Nicht, wenn die Kollektion schon früher fertig war und nur Einkäufer, Redakteure und relevante Kritiker diese in Augenschein nehmen durften. Das würde bedeuten, die Branche verbannt Snapchat und Instagram aus ihrer ersten Reihe und gibt dem ganzen wieder mehr Exklusivität und Geheimnis. Ähnlich wie in der Autoindustrie sollen die Sicherheitsvorkehrungen geschärft werden. Allein die Vorstellung gibt der Mode wieder ein großes Stück Spannung und Exklusivität zurück.

Auch das Chaos der vielen Nebenlinien eines Labels soll sich eliminieren. Preiswert und Couture in einem Wort sind nicht nur widersprüchlich sondern auch verwirrend und bedeuten viel mehr Stress. Ebenso das schwer diskutierte Genderthema könnte in den Kollektionen, wie bei Burberry, zukünftig Herren- und Damenkollektionen vereinen. Beklemmend oder vielmehr befreiend? Genau so wenig zeitgemäß und alles andere als global verhält es sich zu den Jahreszeiten. Wieso wird denn immer noch von Europa ausgegangen? Irgendwo liegt immer Schnee und irgendwo scheint immer die Sonne ins Paradies. Jahreszeiten sind out, wir sind doch das ganze Jahr überall, also wozu dann Grenzen?

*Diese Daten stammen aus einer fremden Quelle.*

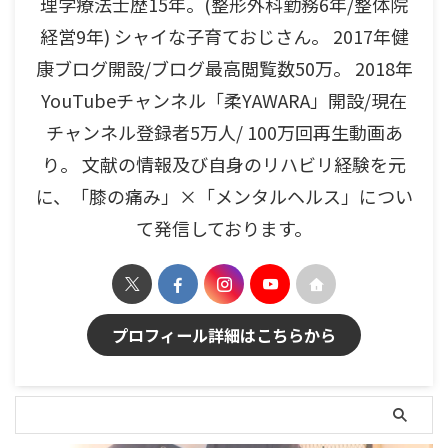
理学療法士歴15年。(整形外科勤務6年/整体院
経営9年) シャイな子育ておじさん。 2017年健
康ブログ開設/ブログ最高閲覧数50万。 2018年
YouTubeチャンネル「柔YAWARA」開設/現在
チャンネル登録者5万人/ 100万回再生動画あ
り。 文献の情報及び自身のリハビリ経験を元
に、「膝の痛み」×「メンタルヘルス」につい
て発信しております。
プロフィール詳細はこちらから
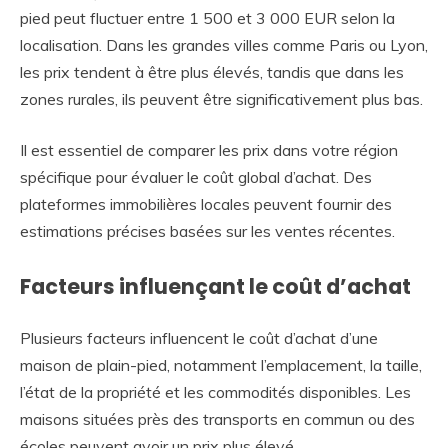
pied peut fluctuer entre 1 500 et 3 000 EUR selon la
localisation. Dans les grandes villes comme Paris ou Lyon,
les prix tendent à être plus élevés, tandis que dans les
zones rurales, ils peuvent être significativement plus bas.
Il est essentiel de comparer les prix dans votre région
spécifique pour évaluer le coût global d’achat. Des
plateformes immobilières locales peuvent fournir des
estimations précises basées sur les ventes récentes.
Facteurs influençant le coût d’achat
Plusieurs facteurs influencent le coût d’achat d’une
maison de plain-pied, notamment l’emplacement, la taille,
l’état de la propriété et les commodités disponibles. Les
maisons situées près des transports en commun ou des
écoles peuvent avoir un prix plus élevé.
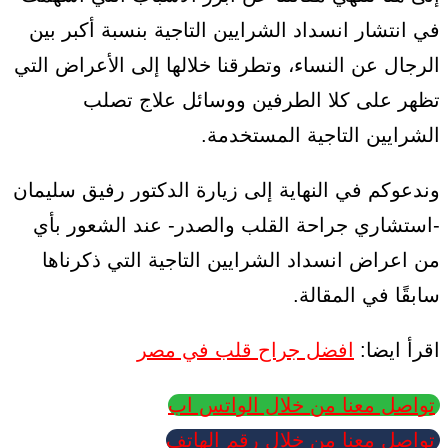
في انتشار انسداد الشرايين التاجية بنسبة أكبر بين
الرجال عن النساء، وتطرقنا خلالها إلى الأعراض التي
تظهر على كلا الطرفين ووسائل علاج تصلب
الشرايين التاجية المستخدمة.
وندعوكم في النهاية إلى زيارة الدكتور رفيق سليمان
-استشاري جراحة القلب والصدر- عند الشعور بأي
من اعراض انسداد الشرايين التاجية التي ذكرناها
سابقًا في المقالة.
اقرأ ايضا:
افضل جراح قلب في مصر
تواصل معنا من خلال الواتس اب
تواصل معنا من خلال رقم الهاتف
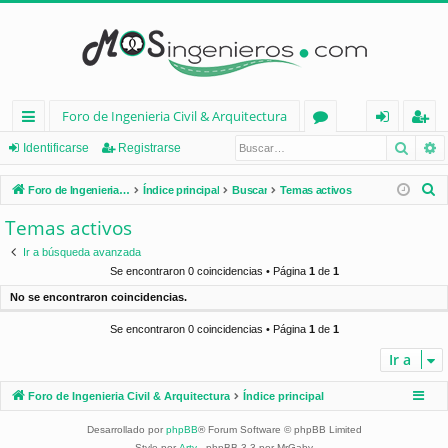
Foro de Ingenieria Civil & Arquitectura
Busca
B
nl
or
de
eg
Identificarse
Registrarse
ac
os
nt
ist
B
Foro de Ingenieria Civil & Arquitectura
Índice principal
Buscar
Temas activos
es
ifi
ra
u
Temas activos
s
rá
ca
rs
Ir a búsqueda avanzada
c
pi
rs
e
Se encontraron 0 coincidencias • Página
1
de
1
a
No se encontraron coincidencias.
d
e
r
Se encontraron 0 coincidencias • Página
1
de
1
os
Ir a
Foro de Ingenieria Civil & Arquitectura
Índice principal
Desarrollado por
phpBB
® Forum Software © phpBB Limited
Style por
Arty
- phpBB 3.3 por MrGaby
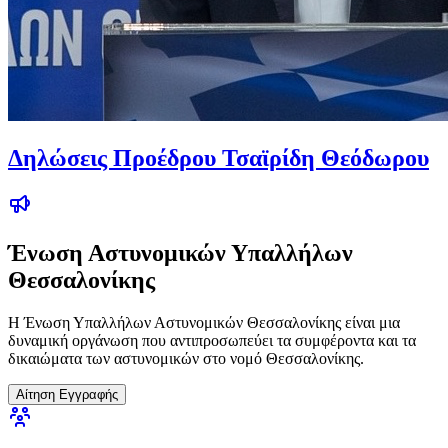
Δηλώσεις Προέδρου Τσαϊρίδη Θεόδωρου
Ένωση Αστυνομικών Υπαλλήλων
Θεσσαλονίκης
Η Ένωση Υπαλλήλων Αστυνομικών Θεσσαλονίκης είναι μια
δυναμική οργάνωση που αντιπροσωπεύει τα συμφέροντα και τα
δικαιώματα των αστυνομικών στο νομό Θεσσαλονίκης.
Αίτηση Εγγραφής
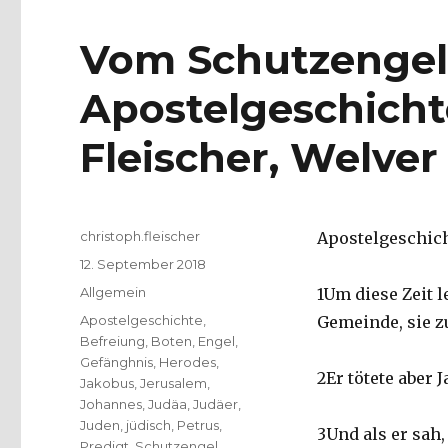
Vom Schutzengel,
Apostelgeschichte
Fleischer, Welver
Autor
christoph.fleischer
Apostelgeschichte
Veröffentlicht
12. September 2018
am
Kategorien
Allgemein
1Um diese Zeit 
Schlagwörter
Apostelgeschichte
,
Gemeinde, sie z
Befreiung
,
Boten
,
Engel
,
Gefänghnis
,
Herodes
,
2Er tötete aber
Jakobus
,
Jerusalem
,
Johannes
,
Judäa
,
Judäer
,
Juden
,
jüdisch
,
Petrus
,
3Und als er sah,
Predigt
,
Schutzengel
,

“Vielleicht brauchen wir keine Reparatur, sondern ein neues Auto”, sagt Cathy Horyn über ihre Branche. “Die nächste Erneuerungswelle sehe ich in der Digitaltechnik und 3-D-Printing auf uns zurollen. Es wird ein neuer Grad an Personalisierung möglich sein. Das könnte das nächste große Ding werden.”

Also heißt es Umdenken und schnell gegen den Strom schwimmen, denn das war doch ursprünglich auch das Indiz, was die Mode so spannend machte, bevor sie zum schnelllebigsten Konsumgut der Zeit wurde.